= Wincents Sebbelow =

Norwegian politician

Wincents Lassen Sebbelow (10 December 1770 – 19 April 1841) was a Danish born, Norwegian lawyer, merchant and politician.

==Biography==
Sebbelow was born at Tranekær in Langeland, Denmark. He was the son of Jørgen Sebbelov (1731–91) and Catharina Maria Lassen (1742–83). He had a short military career in Denmark and in 1793, took the Danish legal examination. He came to Norway in 1796 and by 1800 he was in Kristiansand where he settled as a merchant.

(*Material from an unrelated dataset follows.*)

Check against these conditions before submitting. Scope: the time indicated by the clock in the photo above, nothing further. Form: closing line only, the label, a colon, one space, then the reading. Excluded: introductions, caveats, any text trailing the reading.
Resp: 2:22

During the Gunboat War, Great Britain conducted an economic war engaging its naval forces to prevent trade flowing within, into and out of the Danish-Norwegian waters. For Norway, participation in the war led to a severe economic downturn. In 1810, Sebbelow obtained the title of General War Commissioner (Overkrigskommissær) and functioned as a privateer.
After the war, Sebbelow was elected to Norwegian Parliament in 1818. Sebbelow was re-elected to Parliament in 1821 and 1822. After serving at the second Extraordinary Parliamentary in 1822, he moved to Larvik where he was appointed military commissioner for Vestre Sønnafjelske and where he lived until his death.

==Sebbelows Stiftelse==
Sebbelow was married to Justine Margrethe Arctander (1763–1826). They had a son, Christian August Sebbelow (1805–86) who inherited a significant fortune and excelled as a businessman, lawyer and public procurator. Christian Sebbelow died without direct heirs and was the founder of Sebbelows Stiftelse which was organized in Christiania (now Oslo) during 1867. The institution provided care for pregnant, unmarried women and provided temporary housing for mother and child after birth. Additionally it assisted the mother in establishing stable employment and residence. The institution is still in operation to the current time.

==Related reading==
- Inger-Lise Stjernholm Fehn (2003) Kom ikke til meg med en lausunge" : om ugifte mødre som søkte tilflukt på mødrehjemmet Sebbelows Stiftelse i perioden 1892 til 1946 (Oslo: Fehn)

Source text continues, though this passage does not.